Give back exactly the stretch of data below from the line holding "nicht ausbrechen können 🤔 Keine" through the line holding "Gratis-Versand* ab 19€", both ends included, and leave the remaining lines out.

(Dataset entries)
----
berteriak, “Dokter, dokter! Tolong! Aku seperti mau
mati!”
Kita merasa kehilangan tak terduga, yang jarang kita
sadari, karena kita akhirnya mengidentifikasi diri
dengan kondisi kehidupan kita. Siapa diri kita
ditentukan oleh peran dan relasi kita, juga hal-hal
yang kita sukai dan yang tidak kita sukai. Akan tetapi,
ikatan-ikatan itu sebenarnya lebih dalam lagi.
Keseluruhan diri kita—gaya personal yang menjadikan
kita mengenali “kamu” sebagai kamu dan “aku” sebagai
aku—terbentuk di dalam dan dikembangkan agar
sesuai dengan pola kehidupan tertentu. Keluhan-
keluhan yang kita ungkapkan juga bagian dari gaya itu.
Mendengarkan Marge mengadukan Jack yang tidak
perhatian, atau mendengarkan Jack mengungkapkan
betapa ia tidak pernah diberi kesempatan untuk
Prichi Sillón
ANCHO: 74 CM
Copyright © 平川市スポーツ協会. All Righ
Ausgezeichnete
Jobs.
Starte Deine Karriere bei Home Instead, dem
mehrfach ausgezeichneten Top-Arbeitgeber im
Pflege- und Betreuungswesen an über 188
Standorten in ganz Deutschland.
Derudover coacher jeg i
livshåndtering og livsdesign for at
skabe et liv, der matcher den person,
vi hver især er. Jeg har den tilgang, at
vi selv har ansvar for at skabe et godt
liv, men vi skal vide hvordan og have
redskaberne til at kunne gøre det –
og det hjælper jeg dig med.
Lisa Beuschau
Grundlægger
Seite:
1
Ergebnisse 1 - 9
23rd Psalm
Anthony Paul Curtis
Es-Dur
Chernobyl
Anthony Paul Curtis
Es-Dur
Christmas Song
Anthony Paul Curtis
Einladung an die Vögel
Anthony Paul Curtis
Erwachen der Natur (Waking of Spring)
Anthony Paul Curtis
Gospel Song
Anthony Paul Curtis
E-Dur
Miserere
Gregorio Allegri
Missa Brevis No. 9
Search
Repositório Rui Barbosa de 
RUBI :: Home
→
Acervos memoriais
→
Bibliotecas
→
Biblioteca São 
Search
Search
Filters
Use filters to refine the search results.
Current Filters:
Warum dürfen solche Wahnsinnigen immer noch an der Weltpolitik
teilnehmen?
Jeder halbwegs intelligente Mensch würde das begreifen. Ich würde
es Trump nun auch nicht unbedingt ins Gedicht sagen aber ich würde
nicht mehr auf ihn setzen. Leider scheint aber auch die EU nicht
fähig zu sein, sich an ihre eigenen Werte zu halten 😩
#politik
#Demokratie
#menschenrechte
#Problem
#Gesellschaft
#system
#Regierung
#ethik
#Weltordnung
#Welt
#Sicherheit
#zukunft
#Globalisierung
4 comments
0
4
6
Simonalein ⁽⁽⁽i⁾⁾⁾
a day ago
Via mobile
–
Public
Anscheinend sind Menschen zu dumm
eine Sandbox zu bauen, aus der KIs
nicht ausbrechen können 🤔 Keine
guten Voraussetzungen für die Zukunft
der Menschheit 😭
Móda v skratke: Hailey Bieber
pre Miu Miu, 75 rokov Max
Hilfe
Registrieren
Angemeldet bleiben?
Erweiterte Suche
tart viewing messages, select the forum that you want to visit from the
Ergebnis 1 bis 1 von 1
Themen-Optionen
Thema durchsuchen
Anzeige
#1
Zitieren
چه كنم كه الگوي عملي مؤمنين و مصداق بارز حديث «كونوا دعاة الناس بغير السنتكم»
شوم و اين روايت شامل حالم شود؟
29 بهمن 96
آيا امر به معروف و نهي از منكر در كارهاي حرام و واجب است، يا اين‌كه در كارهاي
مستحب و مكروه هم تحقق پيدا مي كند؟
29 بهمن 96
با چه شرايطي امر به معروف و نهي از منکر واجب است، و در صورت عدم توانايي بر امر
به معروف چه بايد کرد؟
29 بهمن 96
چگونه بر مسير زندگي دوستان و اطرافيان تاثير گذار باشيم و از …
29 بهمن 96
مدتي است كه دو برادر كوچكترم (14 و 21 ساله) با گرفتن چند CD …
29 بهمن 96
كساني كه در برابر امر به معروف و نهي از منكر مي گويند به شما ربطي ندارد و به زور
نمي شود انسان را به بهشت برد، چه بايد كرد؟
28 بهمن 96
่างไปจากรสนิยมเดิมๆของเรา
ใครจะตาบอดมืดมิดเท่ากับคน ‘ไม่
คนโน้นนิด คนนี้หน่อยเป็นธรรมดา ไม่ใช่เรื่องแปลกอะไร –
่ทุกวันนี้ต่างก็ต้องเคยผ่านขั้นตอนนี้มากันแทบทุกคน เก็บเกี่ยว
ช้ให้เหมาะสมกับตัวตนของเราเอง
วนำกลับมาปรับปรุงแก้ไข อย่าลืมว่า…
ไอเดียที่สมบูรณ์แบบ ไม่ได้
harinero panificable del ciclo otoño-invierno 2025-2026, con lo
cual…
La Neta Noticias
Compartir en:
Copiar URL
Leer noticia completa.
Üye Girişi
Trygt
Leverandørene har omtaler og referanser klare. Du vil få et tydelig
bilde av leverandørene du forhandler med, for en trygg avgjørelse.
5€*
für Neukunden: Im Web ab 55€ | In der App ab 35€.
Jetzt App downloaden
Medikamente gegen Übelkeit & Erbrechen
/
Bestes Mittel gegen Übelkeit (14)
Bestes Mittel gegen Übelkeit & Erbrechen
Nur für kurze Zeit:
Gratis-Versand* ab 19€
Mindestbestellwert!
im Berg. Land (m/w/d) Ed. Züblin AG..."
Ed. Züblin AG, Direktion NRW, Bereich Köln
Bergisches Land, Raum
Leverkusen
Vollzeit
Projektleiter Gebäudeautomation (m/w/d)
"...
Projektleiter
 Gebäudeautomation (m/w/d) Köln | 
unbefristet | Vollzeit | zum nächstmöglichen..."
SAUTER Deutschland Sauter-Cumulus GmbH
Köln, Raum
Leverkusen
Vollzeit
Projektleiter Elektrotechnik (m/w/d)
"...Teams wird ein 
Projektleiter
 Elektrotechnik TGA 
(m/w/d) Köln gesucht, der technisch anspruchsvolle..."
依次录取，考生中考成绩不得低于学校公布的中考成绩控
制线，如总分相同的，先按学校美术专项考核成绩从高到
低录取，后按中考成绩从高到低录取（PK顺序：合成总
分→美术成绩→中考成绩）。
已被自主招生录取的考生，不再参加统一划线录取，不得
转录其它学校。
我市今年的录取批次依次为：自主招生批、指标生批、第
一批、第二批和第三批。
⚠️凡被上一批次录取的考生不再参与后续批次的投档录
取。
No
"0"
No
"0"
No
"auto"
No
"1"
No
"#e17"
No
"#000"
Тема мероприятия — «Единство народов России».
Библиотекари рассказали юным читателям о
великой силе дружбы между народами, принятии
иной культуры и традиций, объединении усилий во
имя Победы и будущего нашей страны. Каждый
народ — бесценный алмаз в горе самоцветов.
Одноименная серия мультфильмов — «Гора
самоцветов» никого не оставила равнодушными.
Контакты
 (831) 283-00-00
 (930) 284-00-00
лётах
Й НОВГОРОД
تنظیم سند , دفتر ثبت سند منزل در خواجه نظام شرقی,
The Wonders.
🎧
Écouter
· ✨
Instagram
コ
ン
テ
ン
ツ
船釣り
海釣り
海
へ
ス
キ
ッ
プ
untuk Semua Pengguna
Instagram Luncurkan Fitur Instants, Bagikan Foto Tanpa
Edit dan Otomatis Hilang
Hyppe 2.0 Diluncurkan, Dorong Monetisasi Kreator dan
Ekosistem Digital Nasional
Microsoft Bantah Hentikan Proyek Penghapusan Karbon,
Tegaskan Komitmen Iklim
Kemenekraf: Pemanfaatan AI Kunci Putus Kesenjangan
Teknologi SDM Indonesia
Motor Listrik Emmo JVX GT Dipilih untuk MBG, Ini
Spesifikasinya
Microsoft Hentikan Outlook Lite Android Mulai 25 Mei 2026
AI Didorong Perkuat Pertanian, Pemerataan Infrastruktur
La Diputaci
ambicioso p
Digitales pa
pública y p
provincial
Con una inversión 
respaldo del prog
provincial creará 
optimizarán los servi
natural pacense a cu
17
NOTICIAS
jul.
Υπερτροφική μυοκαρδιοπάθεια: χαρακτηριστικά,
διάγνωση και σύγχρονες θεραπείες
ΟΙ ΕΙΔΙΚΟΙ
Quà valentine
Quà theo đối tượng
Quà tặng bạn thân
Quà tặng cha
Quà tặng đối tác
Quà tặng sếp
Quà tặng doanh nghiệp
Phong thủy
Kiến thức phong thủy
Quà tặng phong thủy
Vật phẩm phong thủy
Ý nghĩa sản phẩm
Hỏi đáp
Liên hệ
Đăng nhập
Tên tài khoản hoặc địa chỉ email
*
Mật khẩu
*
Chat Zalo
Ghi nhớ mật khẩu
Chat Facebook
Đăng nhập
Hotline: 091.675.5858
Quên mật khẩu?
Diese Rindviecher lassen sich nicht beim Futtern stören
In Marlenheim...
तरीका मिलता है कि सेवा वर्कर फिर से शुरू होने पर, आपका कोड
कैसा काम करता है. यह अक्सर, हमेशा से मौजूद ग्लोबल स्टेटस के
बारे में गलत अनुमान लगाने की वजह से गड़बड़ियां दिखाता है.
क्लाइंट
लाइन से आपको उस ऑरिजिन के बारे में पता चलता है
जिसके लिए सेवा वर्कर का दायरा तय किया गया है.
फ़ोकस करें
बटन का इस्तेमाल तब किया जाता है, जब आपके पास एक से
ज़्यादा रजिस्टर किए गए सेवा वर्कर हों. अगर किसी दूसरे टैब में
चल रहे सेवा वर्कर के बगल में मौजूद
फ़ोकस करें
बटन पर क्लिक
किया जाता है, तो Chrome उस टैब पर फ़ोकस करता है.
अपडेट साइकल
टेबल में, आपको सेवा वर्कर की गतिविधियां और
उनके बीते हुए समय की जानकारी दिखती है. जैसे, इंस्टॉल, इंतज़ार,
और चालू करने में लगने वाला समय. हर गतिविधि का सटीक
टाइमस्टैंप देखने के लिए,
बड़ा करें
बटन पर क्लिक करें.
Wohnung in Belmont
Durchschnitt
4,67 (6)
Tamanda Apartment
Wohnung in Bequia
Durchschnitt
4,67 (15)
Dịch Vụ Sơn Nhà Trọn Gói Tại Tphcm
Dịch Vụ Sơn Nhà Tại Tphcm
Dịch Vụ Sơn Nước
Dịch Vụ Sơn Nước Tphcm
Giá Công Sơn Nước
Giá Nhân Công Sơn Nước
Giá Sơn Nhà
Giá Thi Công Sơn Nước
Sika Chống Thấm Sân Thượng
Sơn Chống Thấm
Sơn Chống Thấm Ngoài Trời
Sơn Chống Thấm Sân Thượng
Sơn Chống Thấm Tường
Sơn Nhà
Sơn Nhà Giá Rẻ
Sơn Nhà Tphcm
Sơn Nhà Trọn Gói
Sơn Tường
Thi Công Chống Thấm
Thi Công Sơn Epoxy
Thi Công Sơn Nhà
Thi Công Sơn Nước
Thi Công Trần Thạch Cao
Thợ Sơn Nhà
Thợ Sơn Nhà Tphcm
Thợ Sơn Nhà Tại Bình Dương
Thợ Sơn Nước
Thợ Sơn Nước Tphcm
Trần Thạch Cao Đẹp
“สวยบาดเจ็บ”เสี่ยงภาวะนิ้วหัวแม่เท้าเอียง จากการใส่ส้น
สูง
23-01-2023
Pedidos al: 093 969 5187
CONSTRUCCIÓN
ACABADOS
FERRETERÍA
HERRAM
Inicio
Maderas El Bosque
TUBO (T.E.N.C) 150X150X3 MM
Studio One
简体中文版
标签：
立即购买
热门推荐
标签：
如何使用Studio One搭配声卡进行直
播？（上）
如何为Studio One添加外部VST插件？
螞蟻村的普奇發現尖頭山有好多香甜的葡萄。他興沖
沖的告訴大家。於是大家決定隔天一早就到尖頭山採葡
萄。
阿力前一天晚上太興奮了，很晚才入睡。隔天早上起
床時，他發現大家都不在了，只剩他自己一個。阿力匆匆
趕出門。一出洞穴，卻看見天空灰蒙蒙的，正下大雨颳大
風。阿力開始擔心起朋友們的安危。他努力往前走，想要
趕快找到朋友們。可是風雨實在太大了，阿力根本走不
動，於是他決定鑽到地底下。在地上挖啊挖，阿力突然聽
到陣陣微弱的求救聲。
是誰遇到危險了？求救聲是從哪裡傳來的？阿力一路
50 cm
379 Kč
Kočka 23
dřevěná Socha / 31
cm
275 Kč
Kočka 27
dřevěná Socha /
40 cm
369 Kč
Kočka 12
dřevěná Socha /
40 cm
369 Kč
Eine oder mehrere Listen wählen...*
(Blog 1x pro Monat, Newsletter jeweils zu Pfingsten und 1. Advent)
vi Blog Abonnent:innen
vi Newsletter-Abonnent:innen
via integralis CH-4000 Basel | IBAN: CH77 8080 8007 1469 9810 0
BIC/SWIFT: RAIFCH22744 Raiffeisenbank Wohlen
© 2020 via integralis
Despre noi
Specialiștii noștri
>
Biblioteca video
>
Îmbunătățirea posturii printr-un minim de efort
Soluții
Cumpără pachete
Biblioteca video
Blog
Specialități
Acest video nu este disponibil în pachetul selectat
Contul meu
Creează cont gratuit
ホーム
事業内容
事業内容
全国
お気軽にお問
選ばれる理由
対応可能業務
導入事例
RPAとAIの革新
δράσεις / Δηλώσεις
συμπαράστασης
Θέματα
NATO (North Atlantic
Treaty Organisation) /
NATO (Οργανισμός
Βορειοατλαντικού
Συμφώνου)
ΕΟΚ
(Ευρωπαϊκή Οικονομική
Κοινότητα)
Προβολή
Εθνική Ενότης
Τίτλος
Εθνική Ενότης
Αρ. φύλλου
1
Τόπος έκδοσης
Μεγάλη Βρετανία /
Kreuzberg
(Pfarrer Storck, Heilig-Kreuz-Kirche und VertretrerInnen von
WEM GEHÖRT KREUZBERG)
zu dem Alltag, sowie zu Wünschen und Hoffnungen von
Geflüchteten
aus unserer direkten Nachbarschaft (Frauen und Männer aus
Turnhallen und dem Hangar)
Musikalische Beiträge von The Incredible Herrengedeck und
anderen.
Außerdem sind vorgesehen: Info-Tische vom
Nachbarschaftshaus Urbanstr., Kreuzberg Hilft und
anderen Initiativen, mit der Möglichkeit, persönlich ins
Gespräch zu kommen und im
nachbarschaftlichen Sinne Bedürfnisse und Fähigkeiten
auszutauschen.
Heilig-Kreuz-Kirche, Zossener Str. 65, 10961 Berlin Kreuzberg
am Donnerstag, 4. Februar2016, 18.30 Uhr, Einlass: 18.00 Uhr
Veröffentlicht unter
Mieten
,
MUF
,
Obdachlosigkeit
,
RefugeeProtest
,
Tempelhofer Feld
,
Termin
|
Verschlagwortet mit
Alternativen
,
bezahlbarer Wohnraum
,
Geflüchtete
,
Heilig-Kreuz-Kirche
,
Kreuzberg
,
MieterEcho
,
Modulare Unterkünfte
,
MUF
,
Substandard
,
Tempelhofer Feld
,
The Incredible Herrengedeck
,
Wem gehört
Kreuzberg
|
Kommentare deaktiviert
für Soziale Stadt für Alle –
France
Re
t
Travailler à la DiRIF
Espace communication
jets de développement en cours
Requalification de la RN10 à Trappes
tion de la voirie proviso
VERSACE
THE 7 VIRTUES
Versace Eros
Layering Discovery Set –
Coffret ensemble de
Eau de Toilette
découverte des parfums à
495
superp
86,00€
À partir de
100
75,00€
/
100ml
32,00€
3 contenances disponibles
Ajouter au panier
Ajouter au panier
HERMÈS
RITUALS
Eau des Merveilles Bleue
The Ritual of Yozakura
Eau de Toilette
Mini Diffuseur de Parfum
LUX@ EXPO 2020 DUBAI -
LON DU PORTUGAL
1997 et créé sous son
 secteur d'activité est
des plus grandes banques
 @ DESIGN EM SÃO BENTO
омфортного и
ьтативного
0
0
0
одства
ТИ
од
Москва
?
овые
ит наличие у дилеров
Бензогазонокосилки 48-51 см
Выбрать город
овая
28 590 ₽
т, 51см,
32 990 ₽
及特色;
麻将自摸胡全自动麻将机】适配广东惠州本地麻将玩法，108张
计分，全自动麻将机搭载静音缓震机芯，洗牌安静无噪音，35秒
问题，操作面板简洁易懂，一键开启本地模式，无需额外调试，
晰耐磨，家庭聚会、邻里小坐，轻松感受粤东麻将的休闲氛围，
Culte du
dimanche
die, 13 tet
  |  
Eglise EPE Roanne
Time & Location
----
## Solution
nicht ausbrechen können 🤔 Keine
guten Voraussetzungen für die Zukunft
der Menschheit 😭
Móda v skratke: Hailey Bieber
pre Miu Miu, 75 rokov Max
Hilfe
Registrieren
Angemeldet bleiben?
Erweiterte Suche
tart viewing messages, select the forum that you want to visit from the
Ergebnis 1 bis 1 von 1
Themen-Optionen
Thema durchsuchen
Anzeige
#1
Zitieren
چه كنم كه الگوي عملي مؤمنين و مصداق بارز حديث «كونوا دعاة الناس بغير السنتكم»
شوم و اين روايت شامل حالم شود؟
29 بهمن 96
آيا امر به معروف و نهي از منكر در كارهاي حرام و واجب است، يا اين‌كه در كارهاي
مستحب و مكروه هم تحقق پيدا مي كند؟
29 بهمن 96
با چه شرايطي امر به معروف و نهي از منکر واجب است، و در صورت عدم توانايي بر امر
به معروف چه بايد کرد؟
29 بهمن 96
چگونه بر مسير زندگي دوستان و اطرافيان تاثير گذار باشيم و از …
29 بهمن 96
مدتي است كه دو برادر كوچكترم (14 و 21 ساله) با گرفتن چند CD …
29 بهمن 96
كساني كه در برابر امر به معروف و نهي از منكر مي گويند به شما ربطي ندارد و به زور
نمي شود انسان را به بهشت برد، چه بايد كرد؟
28 بهمن 96
่างไปจากรสนิยมเดิมๆของเรา
ใครจะตาบอดมืดมิดเท่ากับคน ‘ไม่
คนโน้นนิด คนนี้หน่อยเป็นธรรมดา ไม่ใช่เรื่องแปลกอะไร –
่ทุกวันนี้ต่างก็ต้องเคยผ่านขั้นตอนนี้มากันแทบทุกคน เก็บเกี่ยว
ช้ให้เหมาะสมกับตัวตนของเราเอง
วนำกลับมาปรับปรุงแก้ไข อย่าลืมว่า…
ไอเดียที่สมบูรณ์แบบ ไม่ได้
harinero panificable del ciclo otoño-invierno 2025-2026, con lo
cual…
La Neta Noticias
Compartir en:
Copiar URL
Leer noticia completa.
Üye Girişi
Trygt
Leverandørene har omtaler og referanser klare. Du vil få et tydelig
bilde av leverandørene du forhandler med, for en trygg avgjørelse.
5€*
für Neukunden: Im Web ab 55€ | In der App ab 35€.
Jetzt App downloaden
Medikamente gegen Übelkeit & Erbrechen
/
Bestes Mittel gegen Übelkeit (14)
Bestes Mittel gegen Übelkeit & Erbrechen
Nur für kurze Zeit:
Gratis-Versand* ab 19€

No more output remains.